Problem inside the triangle

Construction: Extended line segment $CD$ to a point $E$ such that $AB=DE$ . Also join points $B$ and $E$ to create $\triangle BDE$ Since $\angle DBC=20°$ and $\angle DCB=30°$ , by exterior angle theorem it follows that $\angle BDE=50°$ .

Observe that $\triangle ABC\cong \triangle DEB$ as $AB=DE$ , $AC=BD$ and $\angle CAB=\angle BDE=50°$ . This gives us $BE=BC \implies \angle BED =\angle BCD$ .

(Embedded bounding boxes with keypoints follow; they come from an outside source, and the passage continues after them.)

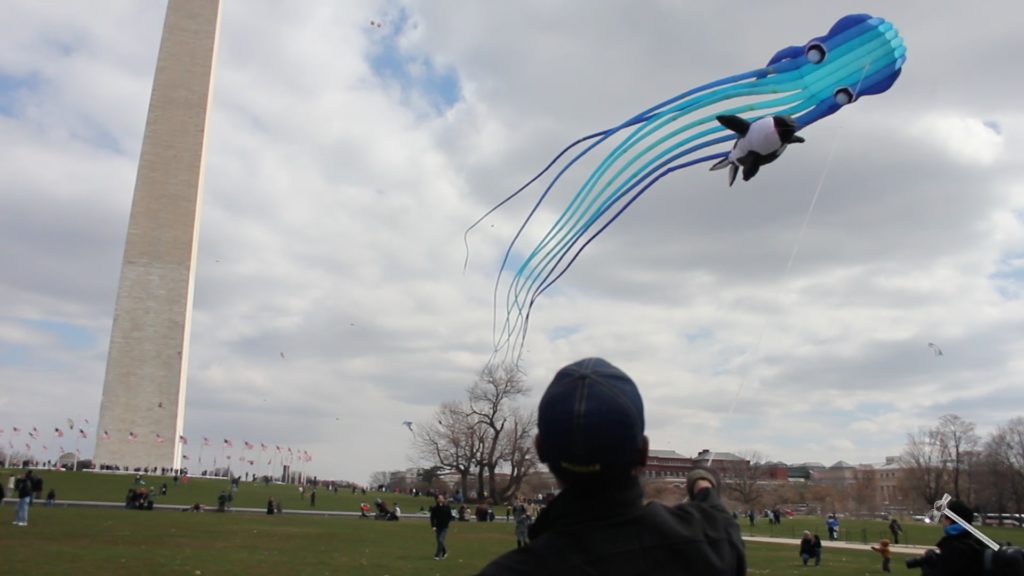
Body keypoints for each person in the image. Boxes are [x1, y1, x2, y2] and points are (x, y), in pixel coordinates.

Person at [476, 357, 746, 575]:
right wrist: (702, 481)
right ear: (642, 453)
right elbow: (714, 512)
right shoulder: (711, 546)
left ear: (540, 449)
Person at [931, 500, 986, 575]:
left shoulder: (952, 547)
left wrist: (927, 567)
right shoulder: (977, 544)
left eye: (944, 516)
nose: (942, 520)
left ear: (949, 520)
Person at [430, 494, 453, 560]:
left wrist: (447, 522)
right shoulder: (435, 508)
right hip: (438, 526)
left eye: (442, 497)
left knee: (440, 540)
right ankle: (444, 552)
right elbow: (432, 518)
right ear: (437, 499)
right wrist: (433, 526)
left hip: (444, 527)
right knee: (439, 541)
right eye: (440, 498)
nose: (441, 499)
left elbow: (450, 516)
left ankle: (437, 555)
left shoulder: (447, 507)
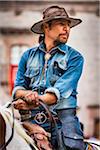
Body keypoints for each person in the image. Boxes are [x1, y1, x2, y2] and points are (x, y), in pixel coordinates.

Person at [12, 5, 87, 150]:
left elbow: (55, 95)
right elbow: (17, 89)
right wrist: (26, 94)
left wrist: (31, 102)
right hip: (30, 120)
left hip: (63, 120)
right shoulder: (27, 56)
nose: (67, 29)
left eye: (68, 25)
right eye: (61, 24)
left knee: (72, 147)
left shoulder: (75, 58)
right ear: (47, 27)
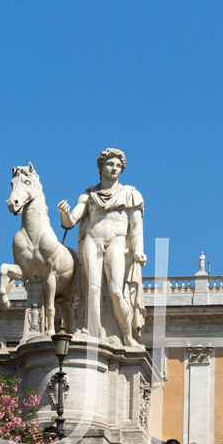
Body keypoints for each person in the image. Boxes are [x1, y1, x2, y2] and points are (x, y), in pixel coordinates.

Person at [58, 148, 146, 346]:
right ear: (101, 167)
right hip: (93, 240)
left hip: (117, 241)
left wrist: (139, 250)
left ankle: (127, 336)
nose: (114, 168)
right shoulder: (89, 195)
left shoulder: (131, 194)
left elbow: (136, 227)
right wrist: (64, 213)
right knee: (92, 289)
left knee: (116, 290)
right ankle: (94, 334)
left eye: (118, 165)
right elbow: (71, 221)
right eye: (110, 164)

We finish it off with some simple angle chasing. Let $\angle DCA=\alpha \implies \angle DBA=80-\alpha$ due to angle sum property of $\triangle ABC$ . Also, $\angle DBE=\angle ACB=\alpha+30$ $\implies \angle BED=100-\alpha$ due to angle sum property of $\triangle DEB$ . Therefore, $\alpha=70°$ as we have already deduced that $\angle BED =\angle BCD=30°$

Therefore, the required angle $\boxed{\alpha=\angle DCA=70°}$

Let $\theta = \angle DCA$ , $a = BC$ , and $b = AC = BD$ .

By the angle sum of $\triangle BCD$ , $\angle BDC = 180° - 20° - 30° = 130°$ , and by the angle sum of $\triangle ABC$ , $\angle ABC = 180° - 50° - (30° + \theta) = 100° - \theta$ .

By the law of sines on $\triangle BCD$ , $\cfrac{\sin 130°}{a} = \cfrac{\sin 30°}{b}$ , and by the law of sines on $\triangle ABC$ , $\cfrac{\sin 50°}{a} = \cfrac{\sin (100° - \theta)}{b}$ .

Since $\sin 130° = \sin 50°$ , $\cfrac{\sin 30°}{b} = \cfrac{\sin 130°}{a} = \cfrac{\sin 50°}{a} = \cfrac{\sin (100° - \theta)}{b}$ , so that $\sin 30° = \sin (100° - \theta)$ , which solves to $\theta = \boxed{70°}$ for $0 < \theta < 180°$ .